Slingsby has worked in cities across the region, including Phnom Penh, the capital of Cambodia, which confronted the kind of rapid growth and modernization in the early 2000s that Yangon is experiencing now.
“[Phnom Penh] has faced the same problem of land speculation and so on that potentially we are facing here, so there are lessons to learn from Phnom Penh [that] are relevant to the development of Yangon,” says Slingsby.
Yangon authorities could look instead to places like Bangkok, the capital of neighboring Thailand. That city is packed with single rented rooms occupied by people who come to work in department stores and offices and want affordable, decent places to live. “There are hundreds of these all over Bangkok that are done on a purely commercial basis,” says Slingsby. “No government involved.”
Offering free housing isn’t necessarily a solution. “I’ve yet to find a country that gives land for free, that gives housing for free or very highly subsidized. … You quickly run out of money and you end up with a lot of disillusioned people who thought they were going to get cheap or free housing and then they don’t,” says Slingsby. “The trick is to allow people to get loans [that] they can afford.”
In more than 250 cities across Thailand, community organizations using government funding have provided loans and technical assistance for groups of people to be able to improve their housing conditions. “The big advantage of group loans is that people form housing societies and cannot sell to outsiders,” says Slingsby. “If they want to move away they have to sell the house back to the society, have to find another poor person to sell to. If you do it on an individual basis there’s a chance of speculation. A chance of gentrification. In Thailand, that’s been avoided.”
One organization in Yangon, named Women for the World, is doing just that. The organization groups people into savings collectives, which then pool their resources and decide how to spend them. Often, housing comes first. “There’s a very strong tradition of people saving together, working together for the improvement of their community,” says Slingsby. “We assume people are there waiting for government to do something.”
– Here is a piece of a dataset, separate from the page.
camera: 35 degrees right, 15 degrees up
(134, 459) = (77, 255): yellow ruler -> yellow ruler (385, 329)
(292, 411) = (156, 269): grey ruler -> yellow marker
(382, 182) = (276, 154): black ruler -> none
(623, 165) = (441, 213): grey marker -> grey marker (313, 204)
He recounted a recent conversation he had at a housing workshop. “One man stood up and said, ‘If I look at the budget, it’ll take another 15 years to build a new road in our township.’ We saved and we built it in two years.’ So you’ve got this spirit of people wanting to improve their homes and that’s something that needs to be developed.”
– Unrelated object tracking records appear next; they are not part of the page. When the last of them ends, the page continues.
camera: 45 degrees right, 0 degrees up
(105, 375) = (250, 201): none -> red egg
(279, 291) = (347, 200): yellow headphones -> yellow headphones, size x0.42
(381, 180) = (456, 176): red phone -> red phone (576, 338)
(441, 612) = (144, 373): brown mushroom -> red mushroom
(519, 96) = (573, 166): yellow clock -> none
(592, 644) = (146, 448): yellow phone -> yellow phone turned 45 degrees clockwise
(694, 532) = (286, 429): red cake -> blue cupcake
Policies that treat informal settlers as objects to be shuffled around fail to treat them as agents of their own destiny.
“When we describe the slums we always describe the negative things,” says Slingsby. “We never look at the positive things. These people are great survivors. … Somehow they manage to survive. Somehow a lot of them send their children to school and even to university. Who built the houses? The people built houses themselves.”
When their kids were turned away from the official schools, the 555 residents simply built their own. They recruited their own volunteer teachers. On a recent morning, a group of village elders, all men, stood outside and admired their handiwork. Like most of the structures in the area, the single-story school is propped up on wooden stilts to protect it from the rising water.
“So flooding is a problem here, but we can build a concrete road, so flooding for two or three hours is OK for us,” says Hla Htay.
555 might not exist, officially, and it might not be good land, but it is home.
“We prefer living here because it is the nearest place to our work, to the factories, so here we can build everything by ourselves,” he says. “We can build our houses. If we need to move somewhere provided by the government it will be expensive. … It will be a lot of rules.”